No tempo em que eu queria ser adulta

Onde aperta pra voltar os anos dourados do meu pai? Onde aperta pra voltar minha mãe desembaraçando meus cabelos?

Quem já conversou comigo um bom quarto de hora ou leu uns textos aqui do blog pode ter percebido que tive que virar adulta bem cedo. Para saber mais sobre isso pode comentar lá embaixo que eu respondo.

Quando eu não sabia o tamanho da marimba achava ótimo, achava lindo. “Nossa que adulta que eu já estou com 15 anos.” E nas horas vagas brincava de Barbie. Nessa idade eu ainda fazia coleções inteiras de roupa pra minha boneca de nome Bia. Bem madura. Ou não.

O fato é que hoje não tem mais tempo pra brincadeira e nem pra se esconder das responsabilidades. Não que seja do meu feitio, pelo menos eu não me considerava relapsa ou escorregadia até ter que precisar cuidar to-tal-men-te do meu pai. Antes, ele ajudava bastante na tarefa de se cuidar e cuidava de mim também que sou carente num grau elevadíssimo.

Mês passado ele completou 89 anos e uma virose veio como presente inconveniente uns três dias depois. Eu mantive a calma e segurei a barra de uma maneira que orgulharia o Luís Carlos do Raça Negra. Teve hospital, teve várias coisas que não valem a pena detalhar. Basta dizer que não foi fácil. Não está sendo.

Com a chegada da melhora, apareceu também a percepção que eu vinha evitando – ou tentando evitar – nos últimos anos. A lucidez dele não era mais a mesma. E isso me quebrou mais que a virose que eu também peguei na semana seguinte.

Logo ele que sustentou essa lucidez por mais de sei lá quantas décadas. Que resolvia coisas dele que eu deveria estar resolvendo já, mas ficava orgulhosa de dizer pra quem perguntasse: “meu pai ainda resolve isso e aquilo, ele é muito independente.”

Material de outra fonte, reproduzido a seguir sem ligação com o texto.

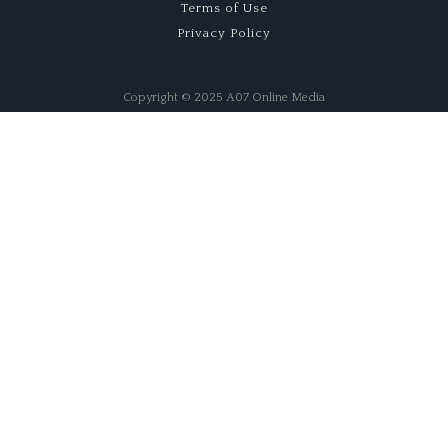
Terms of Use
Privacy Policy
Copyright © 2025 A07 Online Media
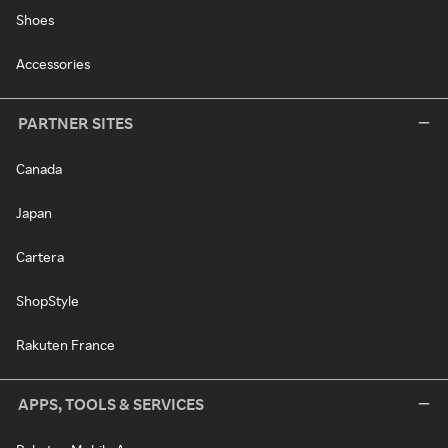
Shoes
Accessories
PARTNER SITES
Canada
Japan
Cartera
ShopStyle
Rakuten France
APPS, TOOLS & SERVICES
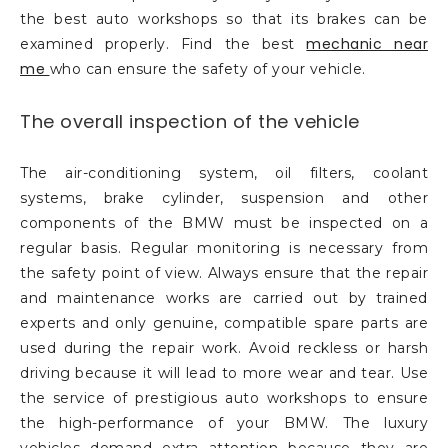
the best auto workshops so that its brakes can be
mechanic near
examined properly. Find the best
me
who can ensure the safety of your vehicle.
The overall inspection of the vehicle
The air-conditioning system, oil filters, coolant
systems, brake cylinder, suspension and other
components of the BMW must be inspected on a
regular basis. Regular monitoring is necessary from
the safety point of view. Always ensure that the repair
and maintenance works are carried out by trained
experts and only genuine, compatible spare parts are
used during the repair work. Avoid reckless or harsh
driving because it will lead to more wear and tear. Use
the service of prestigious auto workshops to ensure
the high-performance of your BMW. The luxury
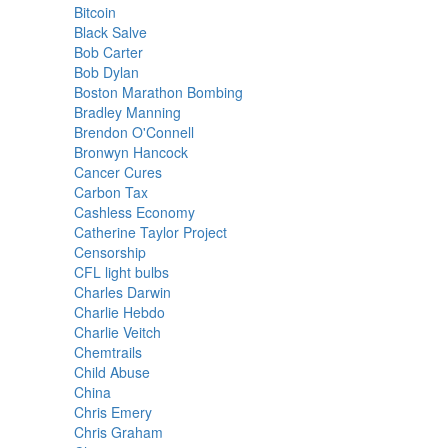
Bitcoin
Black Salve
Bob Carter
Bob Dylan
Boston Marathon Bombing
Bradley Manning
Brendon O'Connell
Bronwyn Hancock
Cancer Cures
Carbon Tax
Cashless Economy
Catherine Taylor Project
Censorship
CFL light bulbs
Charles Darwin
Charlie Hebdo
Charlie Veitch
Chemtrails
Child Abuse
China
Chris Emery
Chris Graham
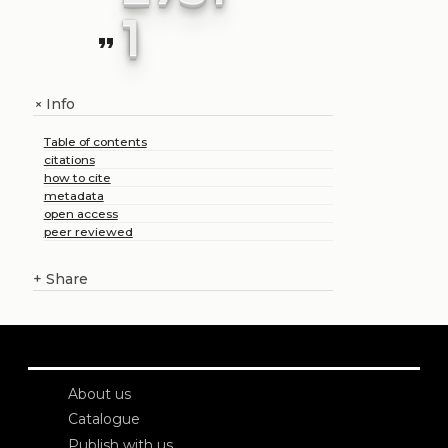
1
format_quote
Info
+
Table of contents
citations
how to cite
metadata
open access
peer reviewed
+
Share
About us
Catalogue
Publish with us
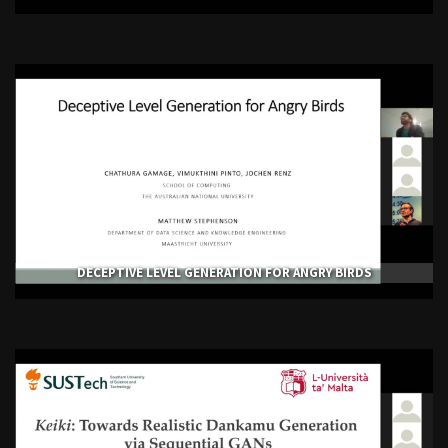
DECEPTIVE LEVEL GENERATION FOR ANGRY BIRDS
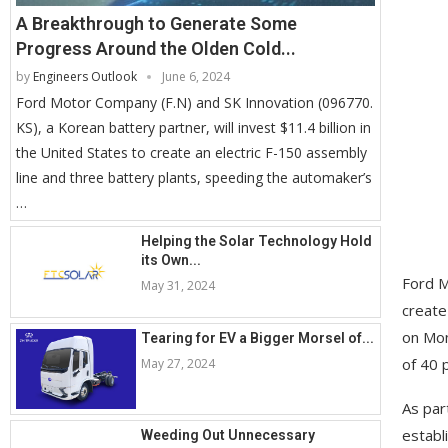
A Breakthrough to Generate Some
Progress Around the Olden Cold...
by
Engineers Outlook
June 6, 2024
Ford Motor Company (F.N) and SK Innovation (096770.
KS), a Korean battery partner, will invest $11.4 billion in
the United States to create an electric F-150 assembly
line and three battery plants, speeding the automaker’s
…
Helping the Solar Technology Hold
its Own...
Ford M
May 31, 2024
create
on Mon
Tearing for EV a Bigger Morsel of...
of 40 
May 27, 2024
As par
establ
Weeding Out Unnecessary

A realidade empurrou o pé na porta e me disse: chega. Pode parar de protelar essa responsabilidade que está se derramando na sua porta, na sua mesa, na sua consciência. SEJA ADULTA ~MESMO~ AGORA. Resolva tudo. Assuma o controle e pare de se fazer de coitadinha. Essa fase terminou, talvez ela só tenha existido na sua cabeça.

No meu Facebook eu costumo publicar os diálogos que a gente produz vez ou outra. Meu pai é um homem bastante espirituoso, apesar da vida sofrida não perdeu o bom humor. Apenas uma das coisas que me fazem amá-lo.

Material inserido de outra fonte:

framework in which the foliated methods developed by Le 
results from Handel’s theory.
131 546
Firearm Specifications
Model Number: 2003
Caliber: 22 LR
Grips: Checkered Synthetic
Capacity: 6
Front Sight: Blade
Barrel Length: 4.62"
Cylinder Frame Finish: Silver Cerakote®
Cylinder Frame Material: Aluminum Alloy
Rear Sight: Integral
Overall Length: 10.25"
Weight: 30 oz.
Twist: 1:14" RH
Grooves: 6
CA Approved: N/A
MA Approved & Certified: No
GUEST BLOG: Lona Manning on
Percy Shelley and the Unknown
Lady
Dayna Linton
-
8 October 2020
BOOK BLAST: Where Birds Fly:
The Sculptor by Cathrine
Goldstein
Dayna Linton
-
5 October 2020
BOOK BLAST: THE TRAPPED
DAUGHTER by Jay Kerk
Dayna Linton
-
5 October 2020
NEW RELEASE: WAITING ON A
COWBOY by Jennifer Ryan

Os “Diálogos galhofeiros com o papis” tiveram uma edição não tão galhofeira assim hoje. Foi mais um VRA na minha cara sem aviso prévio.

👸 Tá fazendo o que aí, pai?
👨Nada, minha fia. Só dando uma caminhadinha pela casa.
👸Que bom.
(Ele chega perto e eu aproveito para roubar um abraço)
👨Minha fia é a dona da casa, né?
👸(Eu só consegui sussurrar um uhum sufocado de choro que não queria que ele percebesse. Não percebeu.)

Esse momento foi mais uma definição desse dia que me revelou em vários outros instantes que a hora já chegou. Eu sou a dona da casa. Nem sei se que queria ser. Não agora. Eu queria mesmo é que ele fosse uns 30 anos mais novo. Que minha mãe estivesse aqui. E que a gente pudesse conviver numa leveza igual a da noite em que ela chegou do Pará. Nós três relembrando histórias antigas e rindo pela simples felicidade de estarmos reunidos.

Essas lembranças vão me ajudar, espero. Sei também que já sou adulta faz tempo. Os boletos chegam. As dores também. E nas madrugadas também chega a voz dele chamando meu nome ou qualquer outro nome que ele conseguir lembrar.